Paul Gangolf was born Paul Löwy in Königsberg in 1879. The family was of Jewish faith. Paul Löwy spent his youth in Wiesbaden. From 1901 he lived in Berlin. It is not known when he started using the stage name Gangolf.
Gangolf trained as a bookseller. The Hamburg collector Gustav Schiefler acquired a small oil sketch by Gangolf in 1912/13 and planned to create a catalog raisonné of Gangolf's prints, as he had previously done for Ernst Ludwig Kirchner, Emil Nolde, Max Liebermann and Edvard Munch, among others . However, with the death of Schiefler in 1935, this plan was never realized.

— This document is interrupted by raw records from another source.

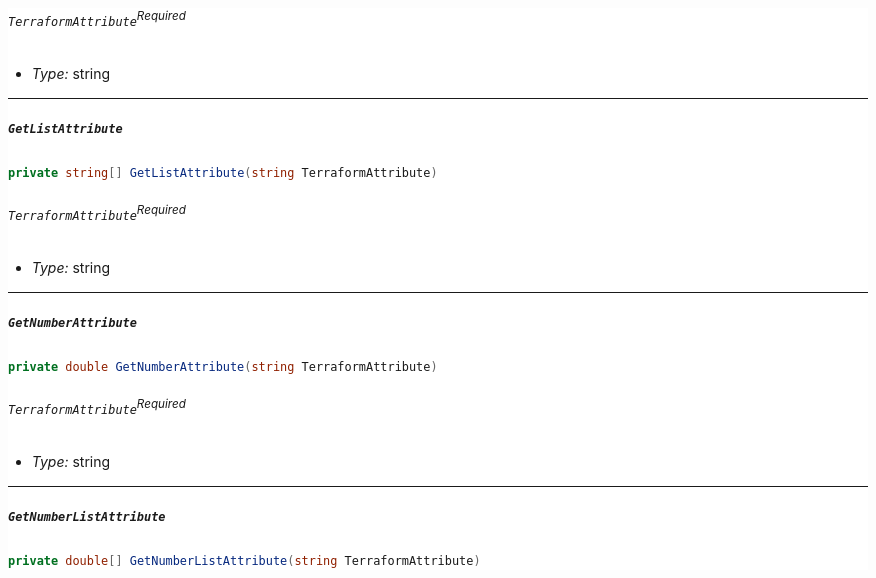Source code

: ###### `TerraformAttribute`<sup>Required</sup> <a name="TerraformAttribute" id="rhizo-co-terraform-provider-oci.aiAnomalyDetectionAiPrivateEndpoint.AiAnomalyDetectionAiPrivateEndpointTimeoutsOutputReference.getBooleanMapAttribute.parameter.terraformAttribute"></a>

- *Type:* string

---

##### `GetListAttribute` <a name="GetListAttribute" id="rhizo-co-terraform-provider-oci.aiAnomalyDetectionAiPrivateEndpoint.AiAnomalyDetectionAiPrivateEndpointTimeoutsOutputReference.getListAttribute"></a>

```csharp
private string[] GetListAttribute(string TerraformAttribute)
```

###### `TerraformAttribute`<sup>Required</sup> <a name="TerraformAttribute" id="rhizo-co-terraform-provider-oci.aiAnomalyDetectionAiPrivateEndpoint.AiAnomalyDetectionAiPrivateEndpointTimeoutsOutputReference.getListAttribute.parameter.terraformAttribute"></a>

- *Type:* string

---

##### `GetNumberAttribute` <a name="GetNumberAttribute" id="rhizo-co-terraform-provider-oci.aiAnomalyDetectionAiPrivateEndpoint.AiAnomalyDetectionAiPrivateEndpointTimeoutsOutputReference.getNumberAttribute"></a>

```csharp
private double GetNumberAttribute(string TerraformAttribute)
```

###### `TerraformAttribute`<sup>Required</sup> <a name="TerraformAttribute" id="rhizo-co-terraform-provider-oci.aiAnomalyDetectionAiPrivateEndpoint.AiAnomalyDetectionAiPrivateEndpointTimeoutsOutputReference.getNumberAttribute.parameter.terraformAttribute"></a>

- *Type:* string

---

##### `GetNumberListAttribute` <a name="GetNumberListAttribute" id="rhizo-co-terraform-provider-oci.aiAnomalyDetectionAiPrivateEndpoint.AiAnomalyDetectionAiPrivateEndpointTimeoutsOutputReference.getNumberListAttribute"></a>

```csharp
private double[] GetNumberListAttribute(string TerraformAttribute)
```
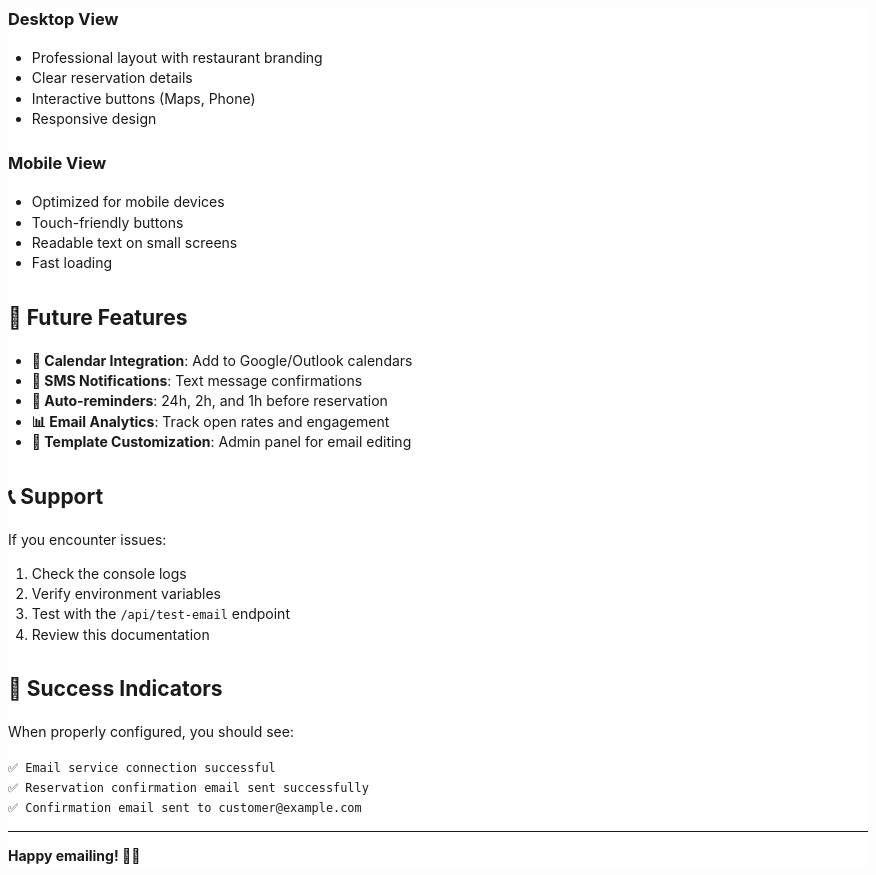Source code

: ### Desktop View
- Professional layout with restaurant branding
- Clear reservation details
- Interactive buttons (Maps, Phone)
- Responsive design

### Mobile View
- Optimized for mobile devices
- Touch-friendly buttons
- Readable text on small screens
- Fast loading

## 🔮 Future Features

- **📅 Calendar Integration**: Add to Google/Outlook calendars
- **📱 SMS Notifications**: Text message confirmations
- **🔄 Auto-reminders**: 24h, 2h, and 1h before reservation
- **📊 Email Analytics**: Track open rates and engagement
- **🎨 Template Customization**: Admin panel for email editing

## 📞 Support

If you encounter issues:
1. Check the console logs
2. Verify environment variables
3. Test with the `/api/test-email` endpoint
4. Review this documentation

## 🎉 Success Indicators

When properly configured, you should see:
```
✅ Email service connection successful
✅ Reservation confirmation email sent successfully
✅ Confirmation email sent to customer@example.com
```

---

**Happy emailing! 📧✨**
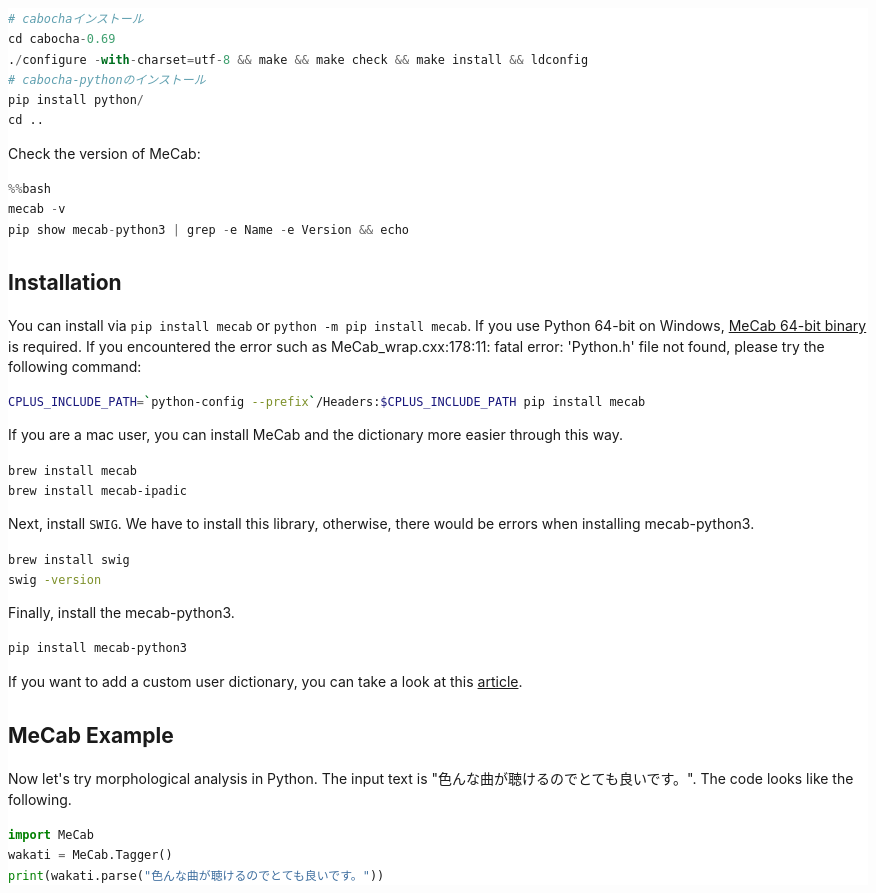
 ```python
# cabochaインストール
cd cabocha-0.69
./configure -with-charset=utf-8 && make && make check && make install && ldconfig
# cabocha-pythonのインストール
pip install python/
cd ..
```

Check the version of MeCab:

```python
%%bash
mecab -v
pip show mecab-python3 | grep -e Name -e Version && echo
```

## Installation

You can install via `pip install mecab` or `python -m pip install mecab`. If you use Python 64-bit on Windows, [MeCab 64-bit binary](https://github.com/ikegami-yukino/mecab/releases) is required. If you encountered the error such as MeCab_wrap.cxx:178:11: fatal error: 'Python.h' file not found, please try the following command:

```bash
CPLUS_INCLUDE_PATH=`python-config --prefix`/Headers:$CPLUS_INCLUDE_PATH pip install mecab
```

If you are a mac user, you can install MeCab and the dictionary more easier through this way.

```bash
brew install mecab
brew install mecab-ipadic
```

Next, install `SWIG`. We have to install this library, otherwise, there would be errors when installing mecab-python3.

```bash
brew install swig
swig -version
```

Finally, install the mecab-python3.

```bash
pip install mecab-python3
```

If you want to add a custom user dictionary, you can take a look at this [article](https://towardsdatascience.com/mecab-usage-and-add-user-dictionary-to-mecab-9ee58966fc6).

## MeCab Example

Now let's try morphological analysis in Python. The input text is "色んな曲が聴けるのでとても良いです。". The code looks like the following.

```python
import MeCab
wakati = MeCab.Tagger()
print(wakati.parse("色んな曲が聴けるのでとても良いです。"))
```
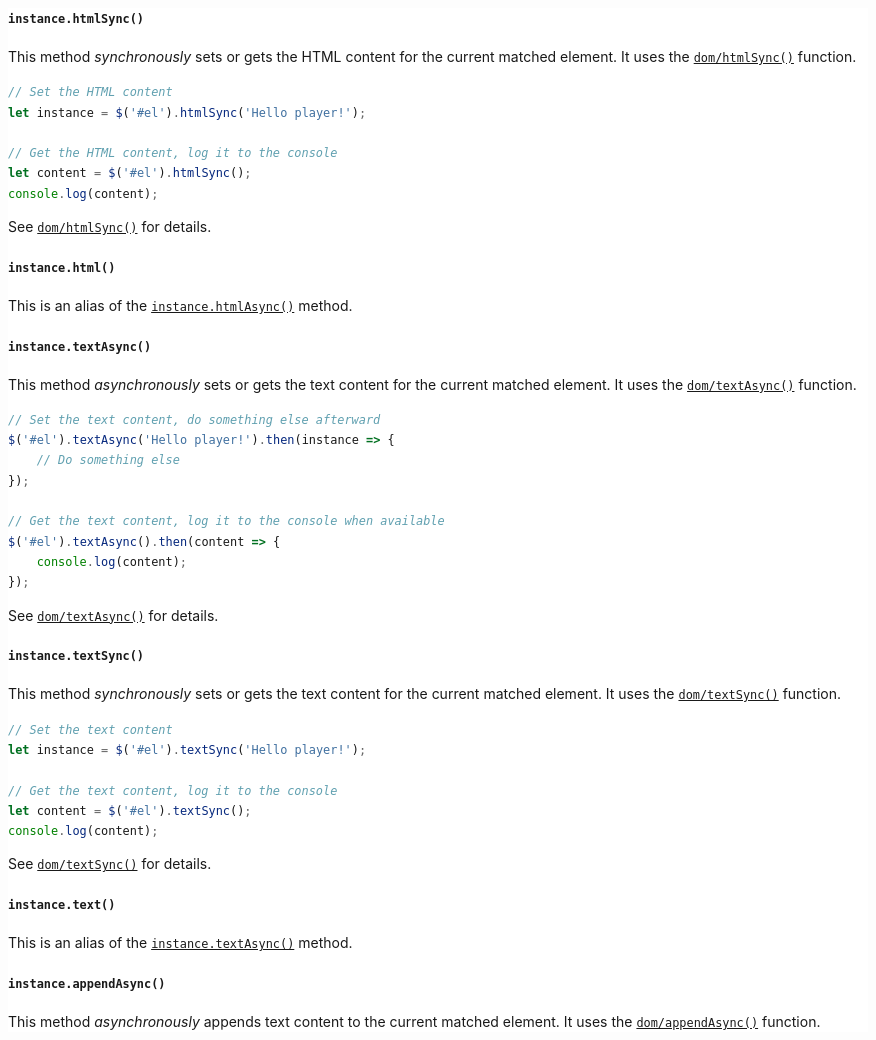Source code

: #### `instance.htmlSync()`
This method *synchronously* sets or gets the HTML content for the current matched element. It uses the [`dom/htmlSync()`](/play-ui/api/dom/htmlsync.md) function.

```js
// Set the HTML content
let instance = $('#el').htmlSync('Hello player!');

// Get the HTML content, log it to the console
let content = $('#el').htmlSync();
console.log(content);
```

See [`dom/htmlSync()`](/play-ui/api/dom/htmlsync.md) for details.

#### `instance.html()`
This is an alias of the [`instance.htmlAsync()`](#instancehtmlasync) method.

#### `instance.textAsync()`
This method *asynchronously* sets or gets the text content for the current matched element. It uses the [`dom/textAsync()`](/play-ui/api/dom/textasync.md) function.

```js
// Set the text content, do something else afterward
$('#el').textAsync('Hello player!').then(instance => {
    // Do something else
});

// Get the text content, log it to the console when available
$('#el').textAsync().then(content => {
    console.log(content);
});
```

See [`dom/textAsync()`](/play-ui/api/dom/textasync.md) for details.

#### `instance.textSync()`
This method *synchronously* sets or gets the text content for the current matched element. It uses the [`dom/textSync()`](/play-ui/api/dom/textsync.md) function.

```js
// Set the text content
let instance = $('#el').textSync('Hello player!');

// Get the text content, log it to the console
let content = $('#el').textSync();
console.log(content);
```

See [`dom/textSync()`](/play-ui/api/dom/textsync.md) for details.

#### `instance.text()`
This is an alias of the [`instance.textAsync()`](#instancetextasync) method.

#### `instance.appendAsync()`
This method *asynchronously* appends text content to the current matched element. It uses the [`dom/appendAsync()`](/play-ui/api/dom/appendasync.md) function.
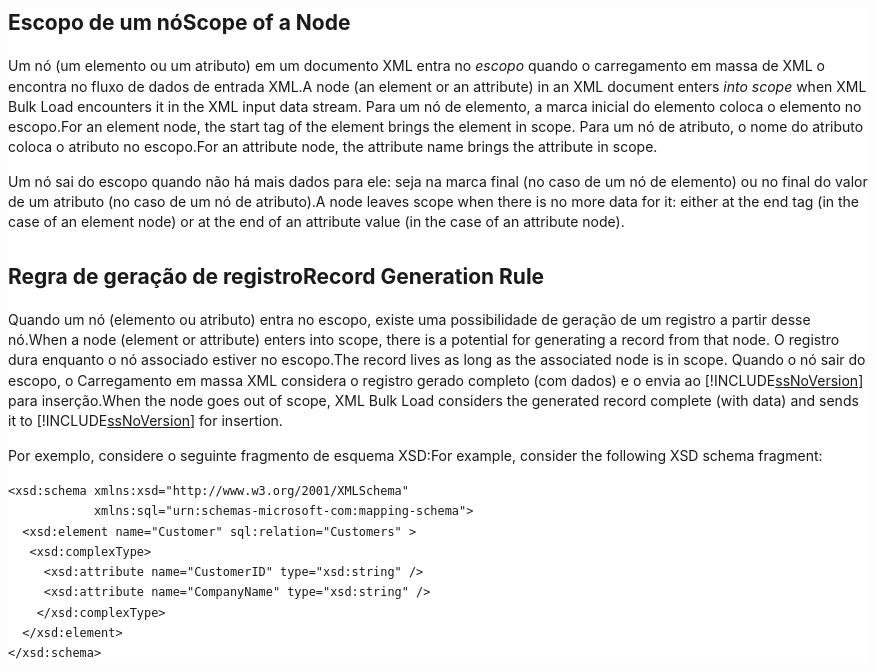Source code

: ## <a name="scope-of-a-node"></a><span data-ttu-id="5181e-121">Escopo de um nó</span><span class="sxs-lookup"><span data-stu-id="5181e-121">Scope of a Node</span></span>  
 <span data-ttu-id="5181e-122">Um nó (um elemento ou um atributo) em um documento XML entra no *escopo* quando o carregamento em massa de XML o encontra no fluxo de dados de entrada XML.</span><span class="sxs-lookup"><span data-stu-id="5181e-122">A node (an element or an attribute) in an XML document enters *into scope* when XML Bulk Load encounters it in the XML input data stream.</span></span> <span data-ttu-id="5181e-123">Para um nó de elemento, a marca inicial do elemento coloca o elemento no escopo.</span><span class="sxs-lookup"><span data-stu-id="5181e-123">For an element node, the start tag of the element brings the element in scope.</span></span> <span data-ttu-id="5181e-124">Para um nó de atributo, o nome do atributo coloca o atributo no escopo.</span><span class="sxs-lookup"><span data-stu-id="5181e-124">For an attribute node, the attribute name brings the attribute in scope.</span></span>  
  
 <span data-ttu-id="5181e-125">Um nó sai do escopo quando não há mais dados para ele: seja na marca final (no caso de um nó de elemento) ou no final do valor de um atributo (no caso de um nó de atributo).</span><span class="sxs-lookup"><span data-stu-id="5181e-125">A node leaves scope when there is no more data for it: either at the end tag (in the case of an element node) or at the end of an attribute value (in the case of an attribute node).</span></span>  
  
## <a name="record-generation-rule"></a><span data-ttu-id="5181e-126">Regra de geração de registro</span><span class="sxs-lookup"><span data-stu-id="5181e-126">Record Generation Rule</span></span>  
 <span data-ttu-id="5181e-127">Quando um nó (elemento ou atributo) entra no escopo, existe uma possibilidade de geração de um registro a partir desse nó.</span><span class="sxs-lookup"><span data-stu-id="5181e-127">When a node (element or attribute) enters into scope, there is a potential for generating a record from that node.</span></span> <span data-ttu-id="5181e-128">O registro dura enquanto o nó associado estiver no escopo.</span><span class="sxs-lookup"><span data-stu-id="5181e-128">The record lives as long as the associated node is in scope.</span></span> <span data-ttu-id="5181e-129">Quando o nó sair do escopo, o Carregamento em massa XML considera o registro gerado completo (com dados) e o envia ao [!INCLUDE[ssNoVersion](../../../includes/ssnoversion-md.md)] para inserção.</span><span class="sxs-lookup"><span data-stu-id="5181e-129">When the node goes out of scope, XML Bulk Load considers the generated record complete (with data) and sends it to [!INCLUDE[ssNoVersion](../../../includes/ssnoversion-md.md)] for insertion.</span></span>  
  
 <span data-ttu-id="5181e-130">Por exemplo, considere o seguinte fragmento de esquema XSD:</span><span class="sxs-lookup"><span data-stu-id="5181e-130">For example, consider the following XSD schema fragment:</span></span>  
  
```  
<xsd:schema xmlns:xsd="http://www.w3.org/2001/XMLSchema"  
            xmlns:sql="urn:schemas-microsoft-com:mapping-schema">  
  <xsd:element name="Customer" sql:relation="Customers" >  
   <xsd:complexType>  
     <xsd:attribute name="CustomerID" type="xsd:string" />  
     <xsd:attribute name="CompanyName" type="xsd:string" />  
    </xsd:complexType>  
  </xsd:element>  
</xsd:schema>  
```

In 1913 Gangolf stayed in Jersey and traveled through France.
During the First World War he served as a volunteer recruit in Ihringen. In 1915 he was a soldier in Wismar and the following year in Macedonia.
From 1919 Gangolf was back in Berlin. He was mainly concerned with lithography.
In 1926 Gangolf moved to Paris, financially supported by Heinrich Stinnes. There he occasionally took part in exhibitions. After 1930 Gangolf's situation worsened again considerably. He lived temporarily in London, returned to Paris and from August 1932 lived again in Berlin. Gangolf was arrested after the NSDAP came to power following a denunciation on the street in Berlin, spent a few months in the Columbia-Haus concentration camp and was deported to the Esterwegen concentration camp . At the end of May 1935 he was shot and treated in the Sögel hospital. In August 1936 he was returned to the Esterwegen concentration camp and shot in a nearby forest on August 12, 1936.